Discussions also addressed the distinction between a Community of Interest, which commits to championing and promoting the Charter’s principles, and a Community of Action, which takes concrete steps to translate those principles into practice. This dual approach underlines the Charter’s ambition to move beyond theory into implementation.

Participants noted that the Charter seeks to rebalance the global science and research ecosystem, where interactions are often concentrated among a few central actors. By creating more inclusive networks — involving institutions and researchers at the periphery as well as the core — the Charter challenges long-standing models of science that mirror global economic inequalities. In this way, advancing the Charter is not about replacing existing good practices, but about adding new practices that strengthen equity and mutual benefit.

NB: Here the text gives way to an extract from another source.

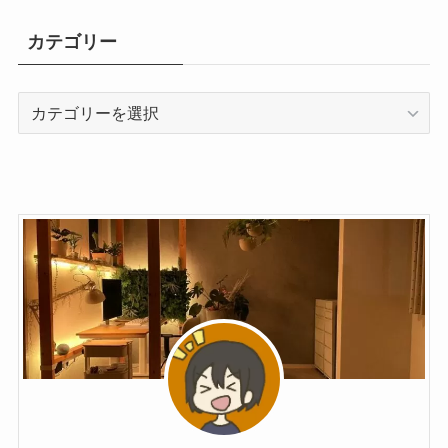
カテゴリー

Images show the network structure of the global scientific system and how it has evolved between 2000 and 2015. Almost all African countries are in the periphery circle. The figures are from Gui, Liu & Du (2019)’s study published in Geoforum where they analysed international scientific collaborations based on co-published peer-reviewed articles retrieved from Web of Science Core Citation Database.

Looking ahead

The rich discussions over the two days underscored the importance of moving beyond transactional collaborations towards transformative partnerships that are long-term, mutually beneficial, and globally relevant. To advance this ambition, the participants at the workshop identified four key streams of work for taking the Africa Charter forward:

  1. Policy engagement
  2. Developing good practices
  3. Further scholarly inquiry
  4. Capacity strengthening

The Charter is expected to publish a set of documents in November 2025, providing a concrete next step for those committed to advancing transformative partnerships. More information the Africa Charter (parc.bristol.ac.uk)

The organisers - Divine Fuh (UCT/HUMA), Henrik Ernstson (KTH/SEED), and Erika Svensson Rössner (KTH International Relations Office) - extend their warm thanks to all participants for their engaged and thoughtful contributions.